My Experiences of Education as a Privilege

I am an undergraduate junior. I go to class; I take notes; I go back to my place, and I do more work. It’s a routine that most students have, along with jobs, family obligations, the occasional or frequent free time, etc. Fifteen years ago, however, I never thought that I would be at this point. I didn’t believe that it was possible.

As this is my first post, let me introduce myself. Hi, my name is Nicole. I am a native Korean who came to America when I was 7. At birth, I was diagnosed with cerebral palsy, a neurological condition popular amongst premature babies that affects nerves and muscles of those who have it. This condition, like many others, has a spectrum; one person’s severity can be different from another and no two people are the same when it comes to physical ability.

Growing up with my disability in my home country was a battle. There were little to no ramp access in streets and around buildings; elevators were hard to find, if there were any in some places at all; my intellectual capability were heavily undermined by not only children but their parents, but above all else, I was denied a proper education from schools.
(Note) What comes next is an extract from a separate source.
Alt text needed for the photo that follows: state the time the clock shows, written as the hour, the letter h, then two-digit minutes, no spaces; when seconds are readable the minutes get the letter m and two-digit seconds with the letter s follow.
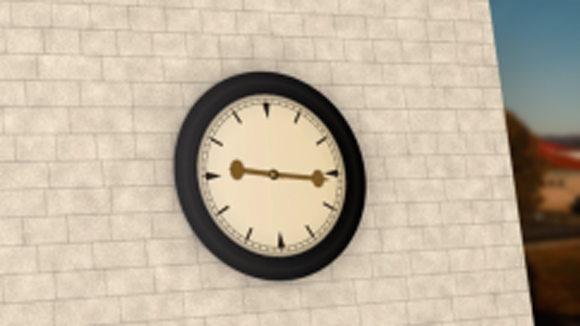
9h16
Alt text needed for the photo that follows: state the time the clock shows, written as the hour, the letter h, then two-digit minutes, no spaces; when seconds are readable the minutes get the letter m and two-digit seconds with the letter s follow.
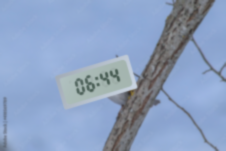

In my younger childhood years from the day I was born to the day that my family decided to move to America, there were no anti-discrimination acts adopted. When I was 6, my parents tried to send me to grade school, just as most parents would, and every one of them denied me due to my disability. School administrators told my parents that I would be too much work for the teachers and that I would not have enough mental capacity to follow along academically with the other kids in class. All of the schools shook their heads to letting me in and pointed me to one of the only special education schools even remotely nearby. This school was an insult to disabled kids. The administration and a lot of the teachers taught down instead of up. It had seemed at the time as if they gave up on the students. When I started there, I was being taught the Korean equivalent to the alphabet for 6 months. I saw disabled students being treated as if they were helpless with no higher expectations, but that was the only option that they, and I, had.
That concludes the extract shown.